Unit of Polish army in WW2

The Polish 5th Kresowa Infantry Division (5 Kresowa Dywizja Piechoty) was an infantry division of the Polish Armed Forces in the West during World War II. Formed in March 1943, it fought in the Italian Campaign as part of Lieutenant general Władysław Anders' Polish II Corps, affiliated with the Western Allies, under command of the British Eighth Army.

==History==
The division was formed in the Middle East in March 1943.

===Fighting in Italy===
The division landed in southern Italy in February 1944 and entered the line in March, as part of Polish II Corps, destined to fight in the Italian Campaign. In May it took part in the fourth and final Battle of Monte Cassino, in which it suffered a 15% casualty rate. In June/July the division participated in the Battle of Ancona. In the fall of 1944 it fought on the approaches to the Gothic Line. After the front line stabilized for the winter, the division renewed active operations in April 1945, where it took part in the final offensive in Italy, advancing to liberate Bologna at the end of the war. During its war service in Italy the division suffered 5,127 casualties, including 1,063 killed in action. The majority of these losses were sustained by the infantry battalions.

+++

Exercise details
Print the whole text on the Polish 5th Kresowa Infantry Division exactly as it is given above.

+++

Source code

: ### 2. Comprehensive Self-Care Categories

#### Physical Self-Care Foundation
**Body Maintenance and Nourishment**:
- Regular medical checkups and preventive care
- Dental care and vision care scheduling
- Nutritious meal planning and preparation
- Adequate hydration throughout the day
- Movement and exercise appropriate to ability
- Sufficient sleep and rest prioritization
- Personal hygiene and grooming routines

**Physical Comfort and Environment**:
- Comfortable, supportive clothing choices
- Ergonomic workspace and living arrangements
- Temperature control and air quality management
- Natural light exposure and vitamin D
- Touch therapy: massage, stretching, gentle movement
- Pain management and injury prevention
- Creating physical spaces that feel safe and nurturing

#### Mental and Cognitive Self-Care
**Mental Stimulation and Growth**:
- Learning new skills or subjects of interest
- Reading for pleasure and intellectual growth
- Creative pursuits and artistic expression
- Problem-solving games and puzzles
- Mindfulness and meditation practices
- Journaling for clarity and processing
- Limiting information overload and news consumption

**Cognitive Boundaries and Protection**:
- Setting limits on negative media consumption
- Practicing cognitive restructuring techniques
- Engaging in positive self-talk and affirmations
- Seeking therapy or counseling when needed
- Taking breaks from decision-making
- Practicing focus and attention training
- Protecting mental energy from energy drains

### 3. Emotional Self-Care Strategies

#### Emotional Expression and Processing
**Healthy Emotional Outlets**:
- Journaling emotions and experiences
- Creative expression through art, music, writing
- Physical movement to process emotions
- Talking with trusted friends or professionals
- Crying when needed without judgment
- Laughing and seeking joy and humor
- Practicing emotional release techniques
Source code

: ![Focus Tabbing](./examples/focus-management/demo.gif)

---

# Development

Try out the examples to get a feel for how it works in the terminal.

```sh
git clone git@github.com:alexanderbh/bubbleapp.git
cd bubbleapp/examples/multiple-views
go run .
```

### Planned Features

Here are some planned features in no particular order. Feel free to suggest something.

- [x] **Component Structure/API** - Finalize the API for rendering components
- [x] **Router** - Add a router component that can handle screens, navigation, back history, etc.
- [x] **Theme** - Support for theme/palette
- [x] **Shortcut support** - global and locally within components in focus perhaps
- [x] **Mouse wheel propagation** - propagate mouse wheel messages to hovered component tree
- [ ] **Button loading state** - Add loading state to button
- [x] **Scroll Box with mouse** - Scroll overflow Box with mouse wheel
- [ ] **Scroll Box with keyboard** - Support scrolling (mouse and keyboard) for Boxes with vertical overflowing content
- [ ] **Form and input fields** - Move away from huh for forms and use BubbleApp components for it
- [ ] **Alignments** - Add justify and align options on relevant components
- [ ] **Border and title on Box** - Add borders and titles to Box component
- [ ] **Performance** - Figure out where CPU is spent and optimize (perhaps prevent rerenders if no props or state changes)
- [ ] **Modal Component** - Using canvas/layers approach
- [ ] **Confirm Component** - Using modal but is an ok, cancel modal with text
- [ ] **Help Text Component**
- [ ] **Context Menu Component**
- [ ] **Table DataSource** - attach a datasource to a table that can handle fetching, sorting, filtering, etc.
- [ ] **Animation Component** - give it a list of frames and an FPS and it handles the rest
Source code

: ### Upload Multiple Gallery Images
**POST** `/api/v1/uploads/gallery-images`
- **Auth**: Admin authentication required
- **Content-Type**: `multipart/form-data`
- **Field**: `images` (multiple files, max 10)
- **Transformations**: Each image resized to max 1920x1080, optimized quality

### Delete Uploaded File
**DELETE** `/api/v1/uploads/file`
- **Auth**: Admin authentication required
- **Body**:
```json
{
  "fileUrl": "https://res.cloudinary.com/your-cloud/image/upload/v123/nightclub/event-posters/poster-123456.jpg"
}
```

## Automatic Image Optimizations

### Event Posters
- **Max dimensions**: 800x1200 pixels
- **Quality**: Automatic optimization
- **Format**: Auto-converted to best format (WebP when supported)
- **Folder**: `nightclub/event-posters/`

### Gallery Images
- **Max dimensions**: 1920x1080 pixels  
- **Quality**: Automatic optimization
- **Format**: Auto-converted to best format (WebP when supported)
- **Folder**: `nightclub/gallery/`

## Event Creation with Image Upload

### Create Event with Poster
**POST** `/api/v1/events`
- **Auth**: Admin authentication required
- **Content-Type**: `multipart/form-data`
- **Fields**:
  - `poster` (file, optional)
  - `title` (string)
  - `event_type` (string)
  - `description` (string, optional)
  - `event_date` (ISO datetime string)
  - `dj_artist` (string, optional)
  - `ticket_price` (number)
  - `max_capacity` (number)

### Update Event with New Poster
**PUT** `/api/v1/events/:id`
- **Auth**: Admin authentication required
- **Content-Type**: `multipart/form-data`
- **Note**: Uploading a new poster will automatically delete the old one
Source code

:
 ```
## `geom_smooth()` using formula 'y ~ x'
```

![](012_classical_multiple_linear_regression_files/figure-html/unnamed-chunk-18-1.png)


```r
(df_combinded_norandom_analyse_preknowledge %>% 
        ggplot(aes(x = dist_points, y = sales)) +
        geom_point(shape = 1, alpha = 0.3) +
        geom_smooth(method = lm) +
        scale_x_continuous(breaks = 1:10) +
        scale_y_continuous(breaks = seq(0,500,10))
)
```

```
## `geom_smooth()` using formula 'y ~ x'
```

+++

Result for this exercise
Unit of Polish army in WW2

The Polish 5th Kresowa Infantry Division (5 Kresowa Dywizja Piechoty) was an infantry division of the Polish Armed Forces in the West during World War II. Formed in March 1943, it fought in the Italian Campaign as part of Lieutenant general Władysław Anders' Polish II Corps, affiliated with the Western Allies, under command of the British Eighth Army.

==History==
The division was formed in the Middle East in March 1943.

===Fighting in Italy===
The division landed in southern Italy in February 1944 and entered the line in March, as part of Polish II Corps, destined to fight in the Italian Campaign. In May it took part in the fourth and final Battle of Monte Cassino, in which it suffered a 15% casualty rate. In June/July the division participated in the Battle of Ancona. In the fall of 1944 it fought on the approaches to the Gothic Line. After the front line stabilized for the winter, the division renewed active operations in April 1945, where it took part in the final offensive in Italy, advancing to liberate Bologna at the end of the war. During its war service in Italy the division suffered 5,127 casualties, including 1,063 killed in action. The majority of these losses were sustained by the infantry battalions.